* _Written task_: From the first line to the last, restate every record word for word, leaving out the pictures.

%%

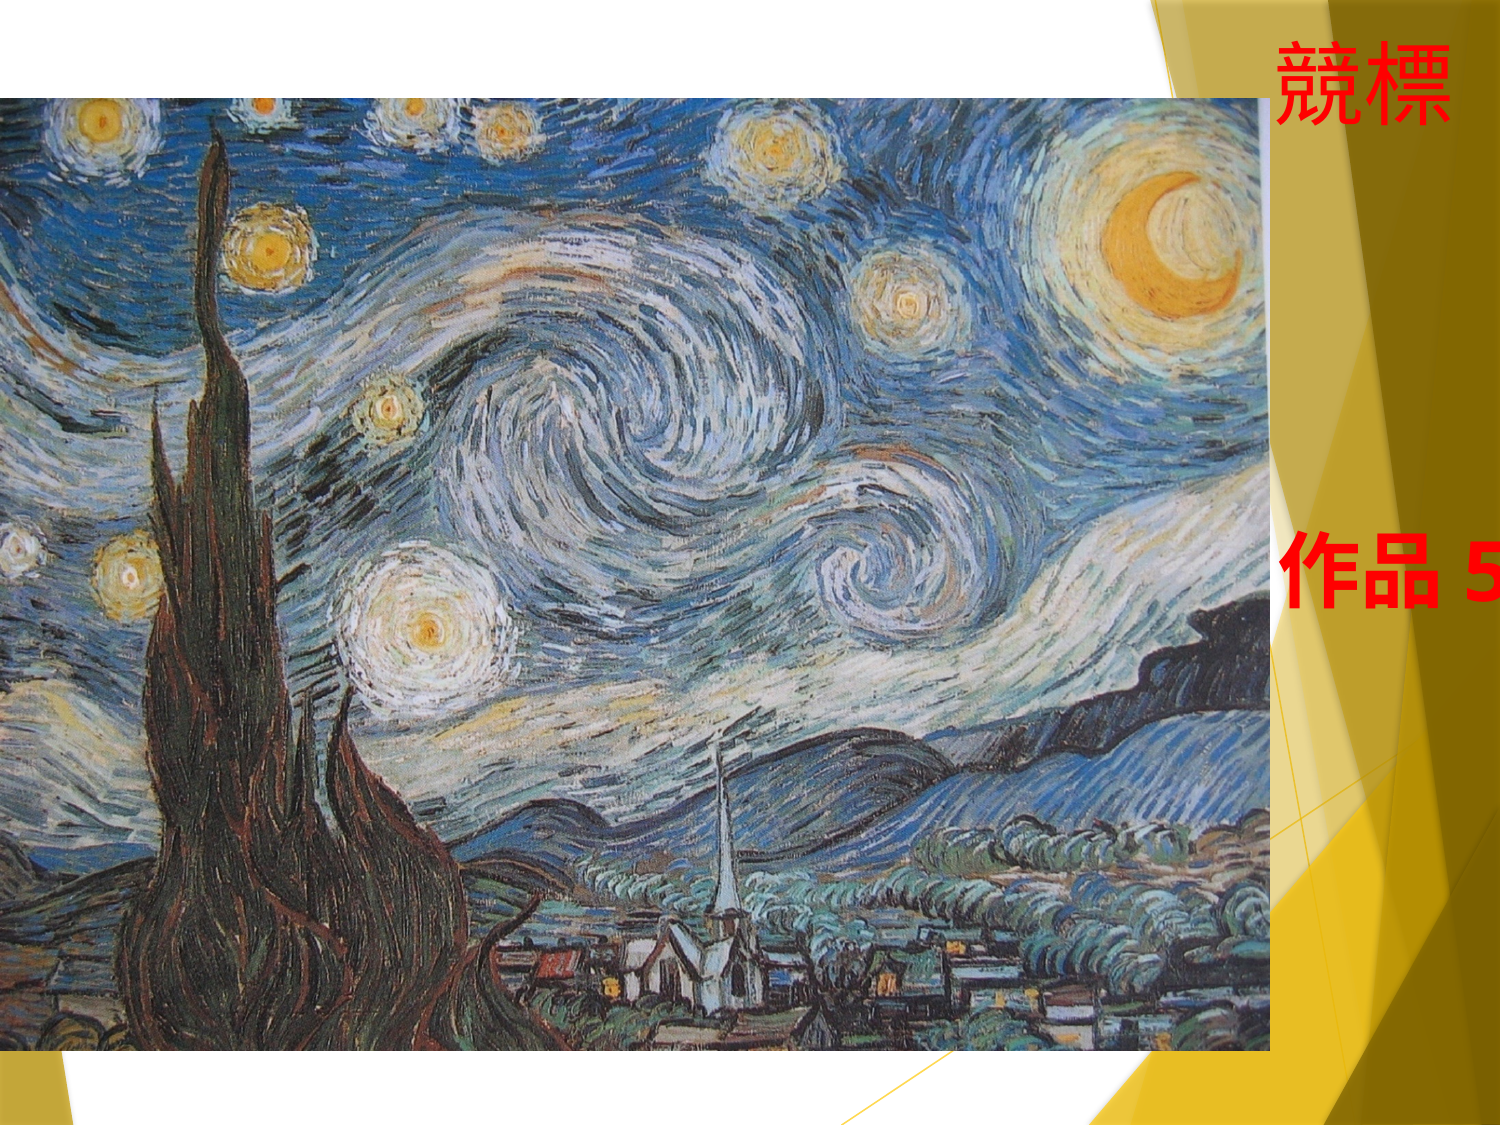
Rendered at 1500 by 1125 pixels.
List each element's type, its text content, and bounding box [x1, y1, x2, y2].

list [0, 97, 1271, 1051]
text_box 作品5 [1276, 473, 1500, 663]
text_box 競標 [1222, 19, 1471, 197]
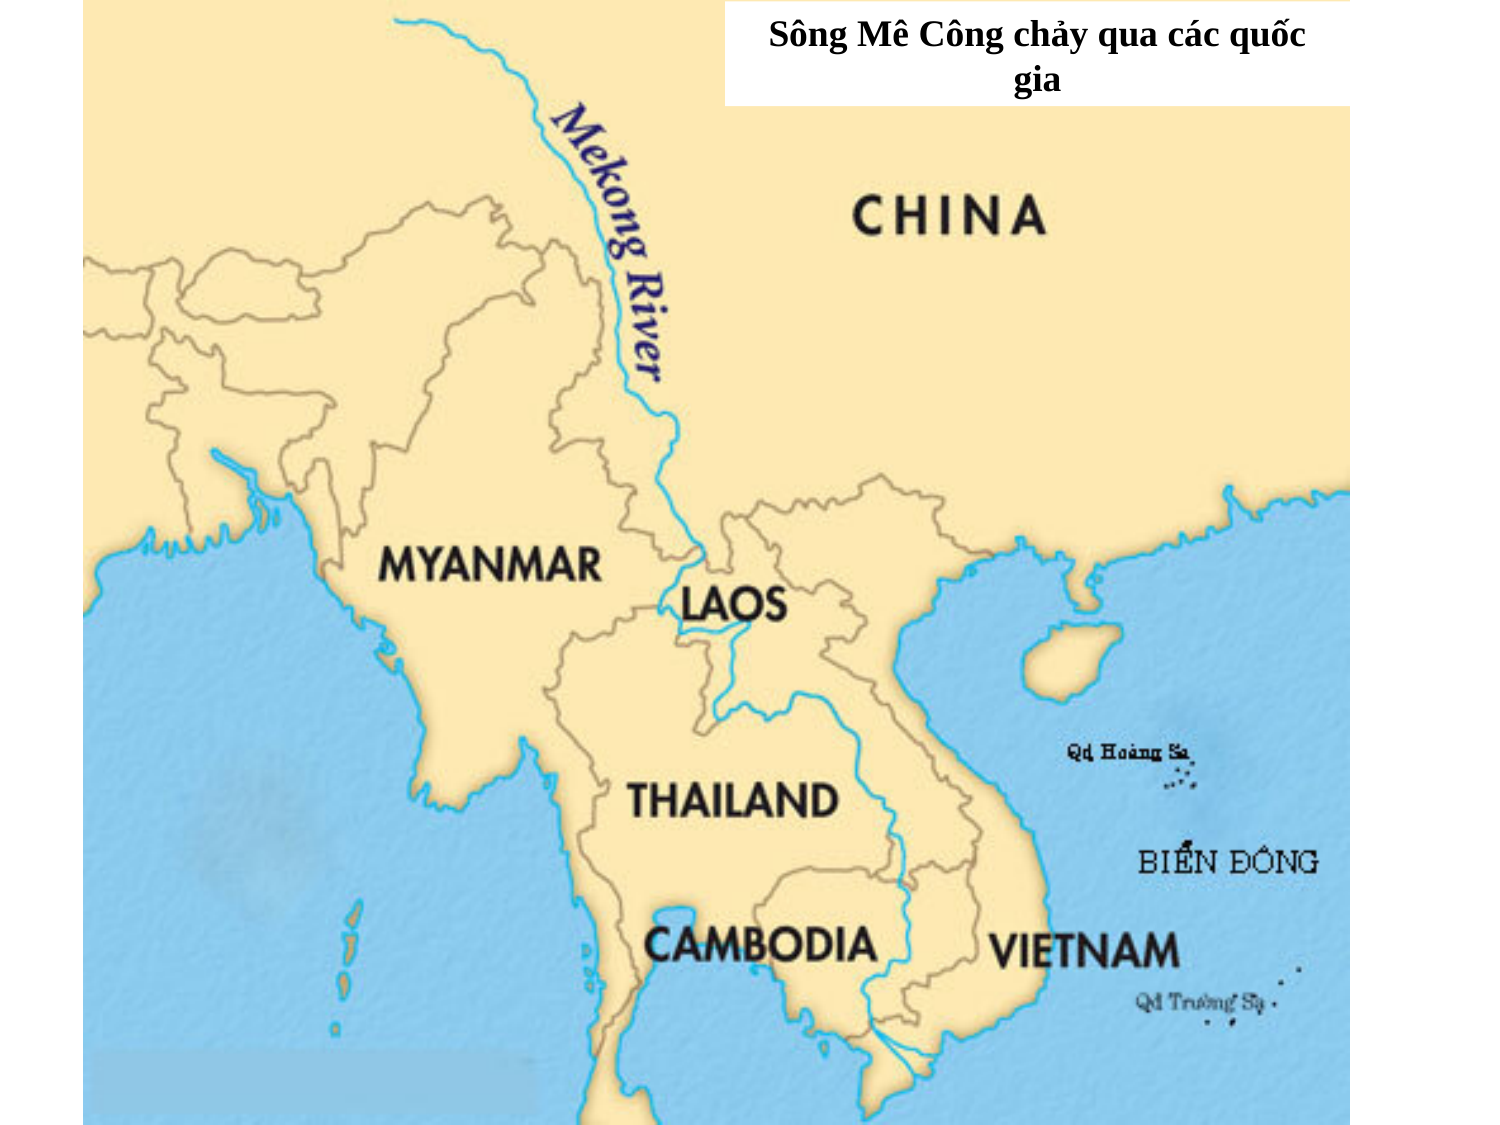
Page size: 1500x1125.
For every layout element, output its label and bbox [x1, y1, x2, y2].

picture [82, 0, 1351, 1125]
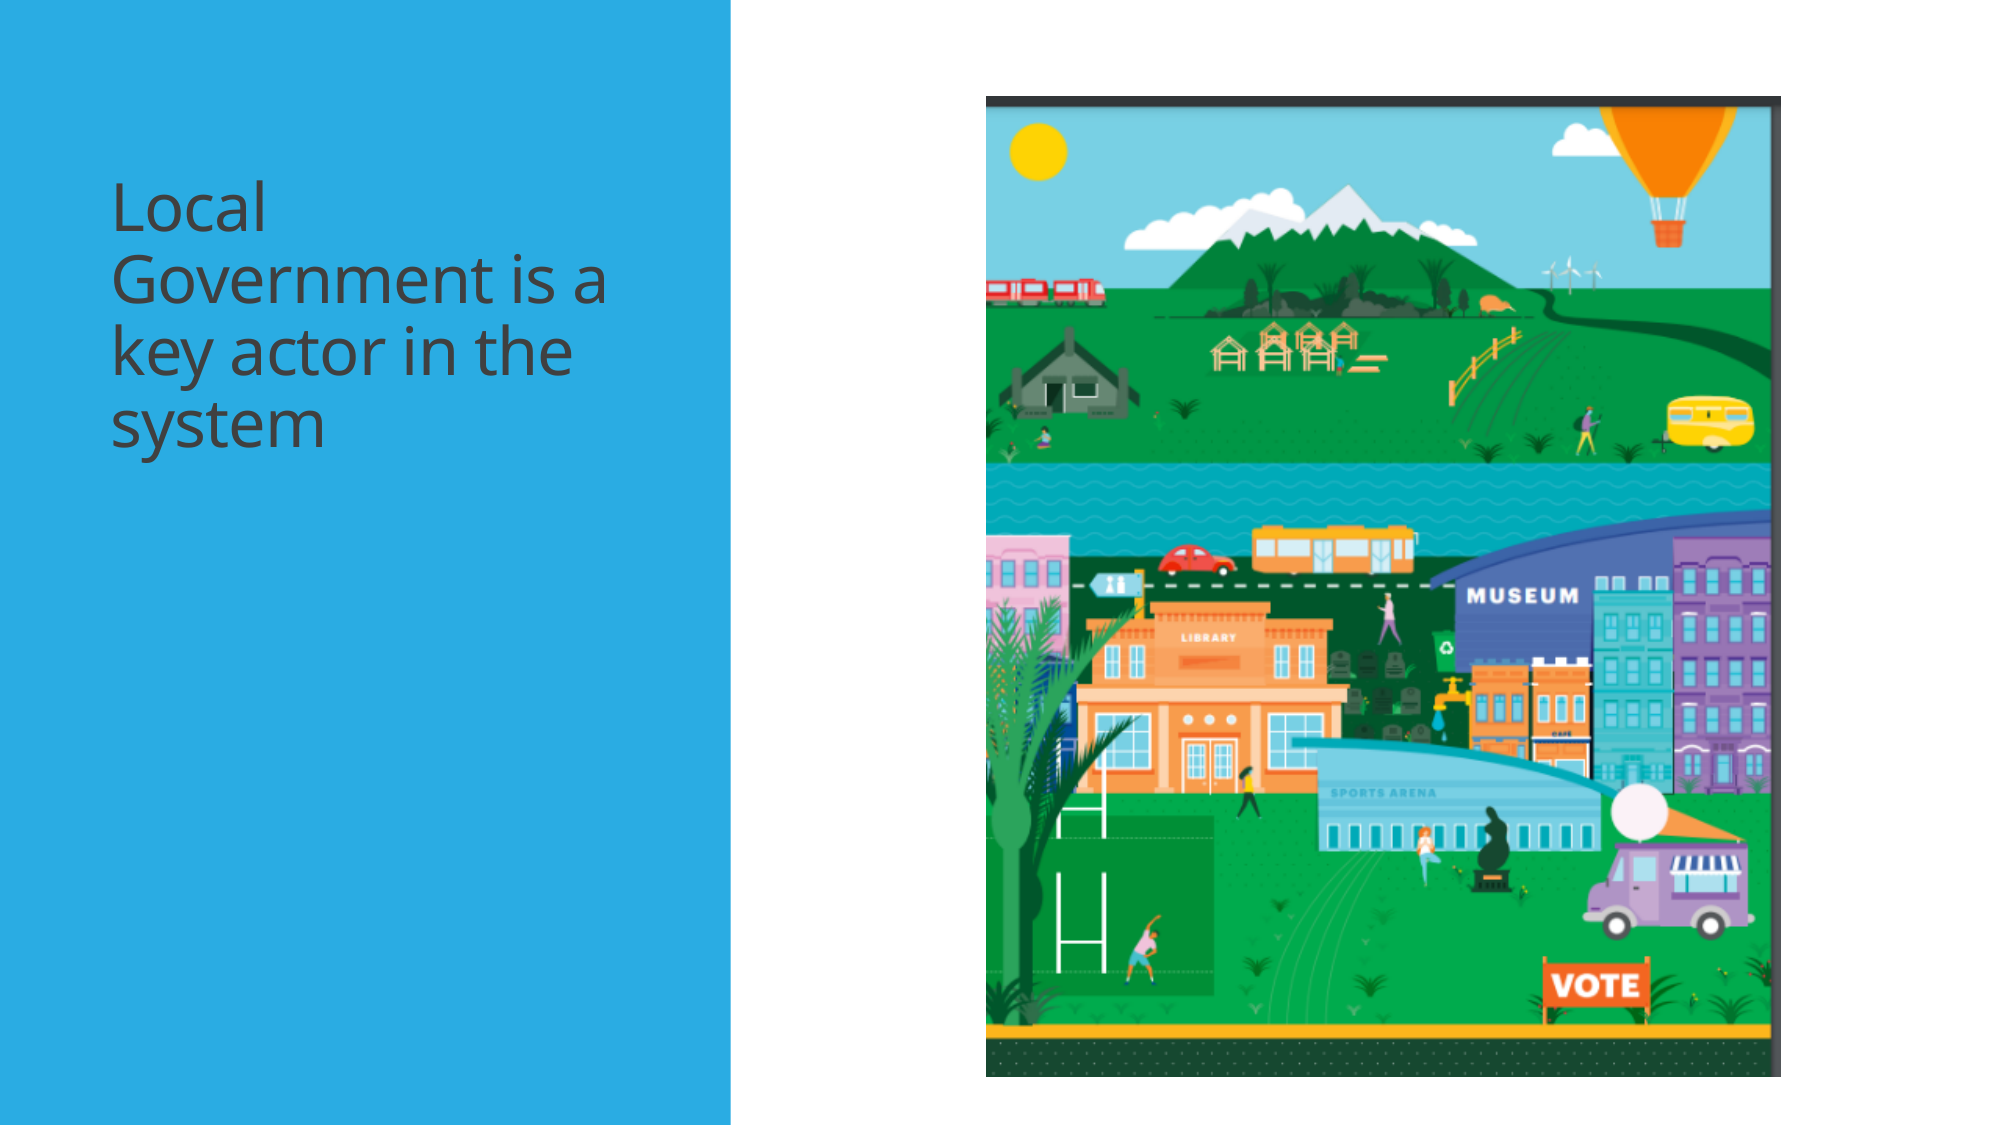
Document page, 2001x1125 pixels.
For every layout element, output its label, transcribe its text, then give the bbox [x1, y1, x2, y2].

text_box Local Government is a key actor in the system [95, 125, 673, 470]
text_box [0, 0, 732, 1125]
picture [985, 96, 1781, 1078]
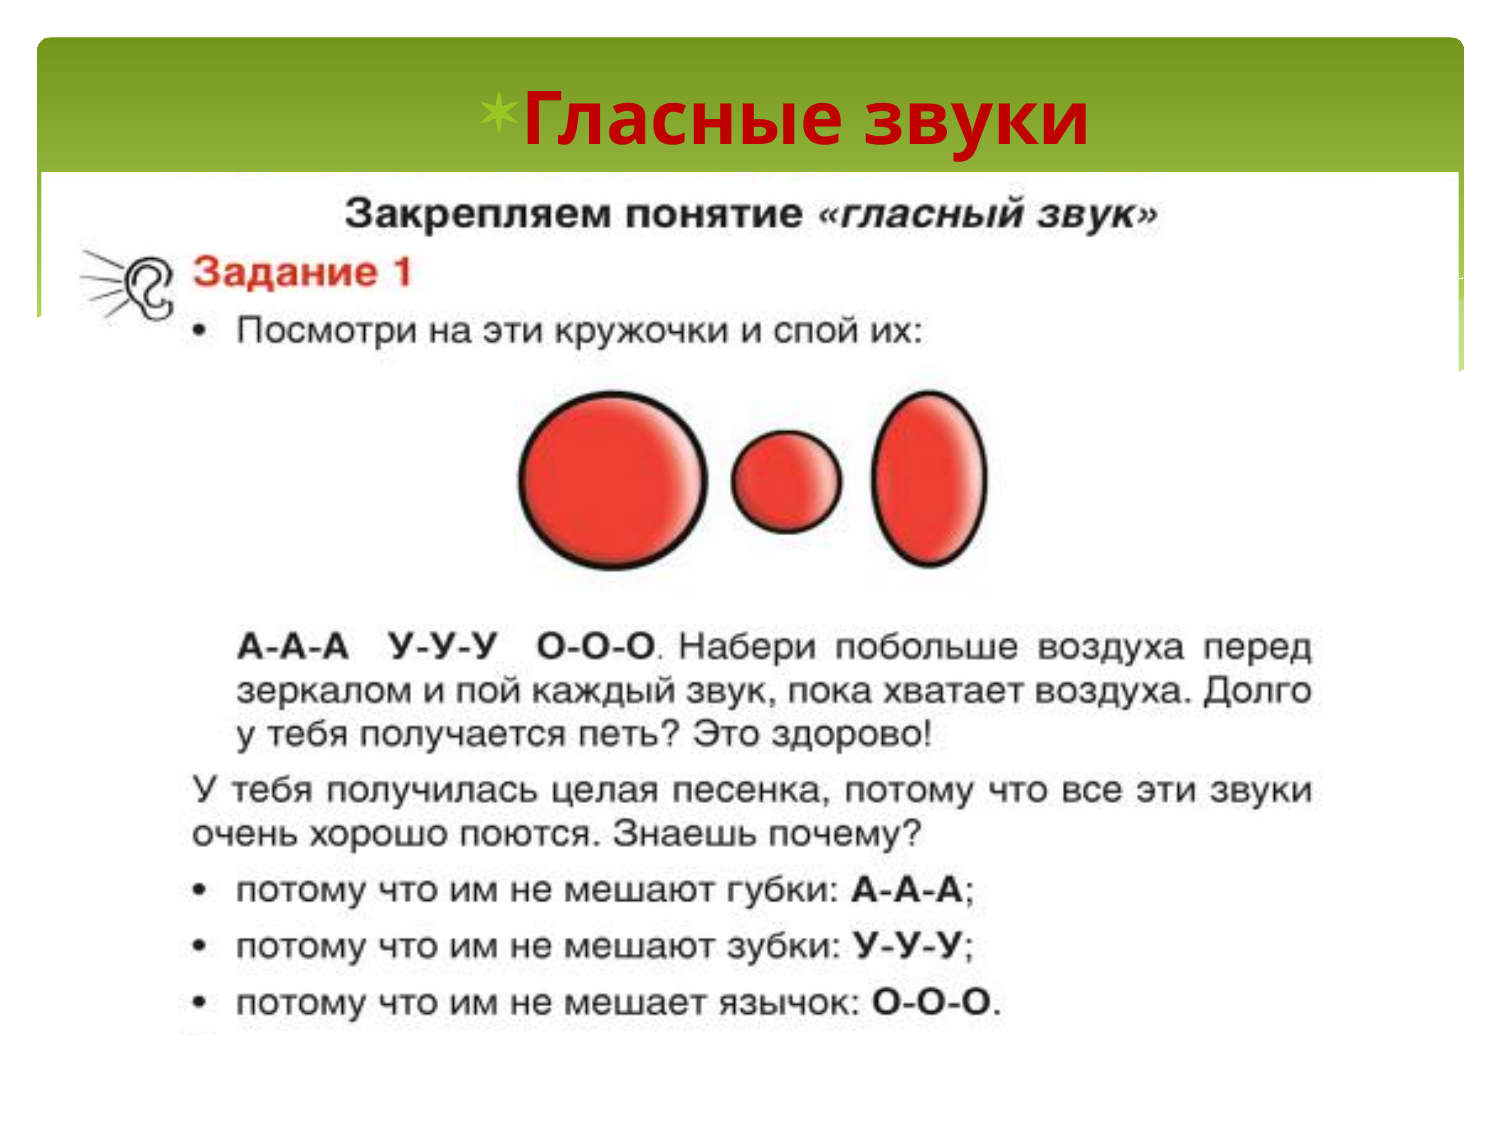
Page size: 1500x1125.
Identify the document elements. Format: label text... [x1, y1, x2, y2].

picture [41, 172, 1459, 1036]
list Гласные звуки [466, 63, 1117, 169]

%%

* _Answer space_:
Rendered at 1500 by 1125 pixels.
List each element's type, its text content, and bounding box [x1, y1, x2, y2].

list [0, 97, 1271, 1051]
text_box 作品5 [1276, 473, 1500, 663]
text_box 競標 [1222, 19, 1471, 197]
Page size: 1500x1125.
For every layout element, output its label and bbox [x1, y1, x2, y2].

picture [82, 0, 1351, 1125]
Document page, 2001x1125 pixels.
For every layout element, output its label, transcribe its text, then give the bbox [x1, y1, x2, y2].

text_box Local Government is a key actor in the system [95, 125, 673, 470]
text_box [0, 0, 732, 1125]
picture [985, 96, 1781, 1078]
Page size: 1500x1125.
Identify the document elements. Format: label text... [x1, y1, x2, y2].

picture [41, 172, 1459, 1036]
list Гласные звуки [466, 63, 1117, 169]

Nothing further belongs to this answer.